I could go on and on with this — it’s actually sort of fun, a way to use all my critical-research-reading skills for parenting purposes — but I’ll just leave it at that. If you’re a parent who’s considering turning your dear kiddo around to face you just because of Dr. Zeedyk’s “study,” I’d suggest that there’s probably more evidence of a cellphone in Africa causing cancer in your child than the direction of his or her stroller affecting jack shit.
And now, because I can’t resist, a few little things:
- There are all kinds of places where even Zeedyk’s simple numbers don’t match up. For example, her tables show that she had more observations for what the one to two year-old kids were doing (980) than she had observations of how the one to two year-olds were being transported (978) — why is that? Are we to believe that there were any cases in which she was able to figure out if the kid was awake or asleep but unable to tell whether the kid was in a forward-facing or rearward-facing stroller? This is just weird. Similarly, in the table comparing stroller direction to child activity, she shows 1,659 observations of the stroller facing away; in the table comparing stroller direction to age, she only has 1,650 observations of the stroller facing away. What happened to those other nine kids? Including them in one evaluation while excluding them from the other doesn’t make much sense.

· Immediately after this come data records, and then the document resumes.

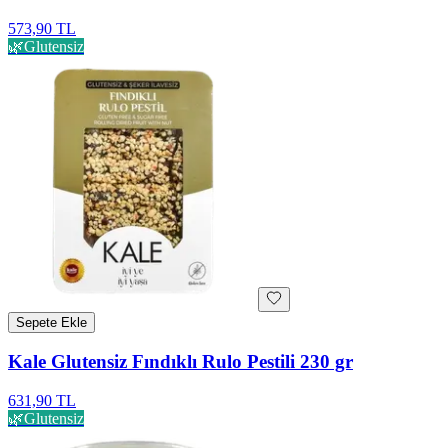
573,90 TL
🌿
Glutensiz
Sepete Ekle
Kale Glutensiz Fındıklı Rulo Pestili 230 gr
631,90 TL
🌿
Glutensiz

- Zeedyk is very loose with her rationalizations that she uses to rebut potential weaknesses in the study. For example, she posits that the incredibly brief time in which she observed any parent/child grouping might be a weakness in her conclusions about whether or not the parents and children were talking to each other, and then dismisses it with this: “The fact that the observation was made at a random point in each pair’s journey means that we have adequately sampled trends for the sample as a whole. Statistical logic allows us to predict that, if talking behaviour was random, we should have observed parents talking as often as we observed them not talking.” Not quite, Dr. Zeedyk — that’s only true if the talking behavior were both random and equally likely to be occurring as not occurring, or in other words, if the chance of the parents and kids talking at any point in time were 50%. If instead we were to posit that that chance is 10%, then she’d have to observe 10 parent/child groupings to see one of them having a conversation, which would be reflected very different in her findings.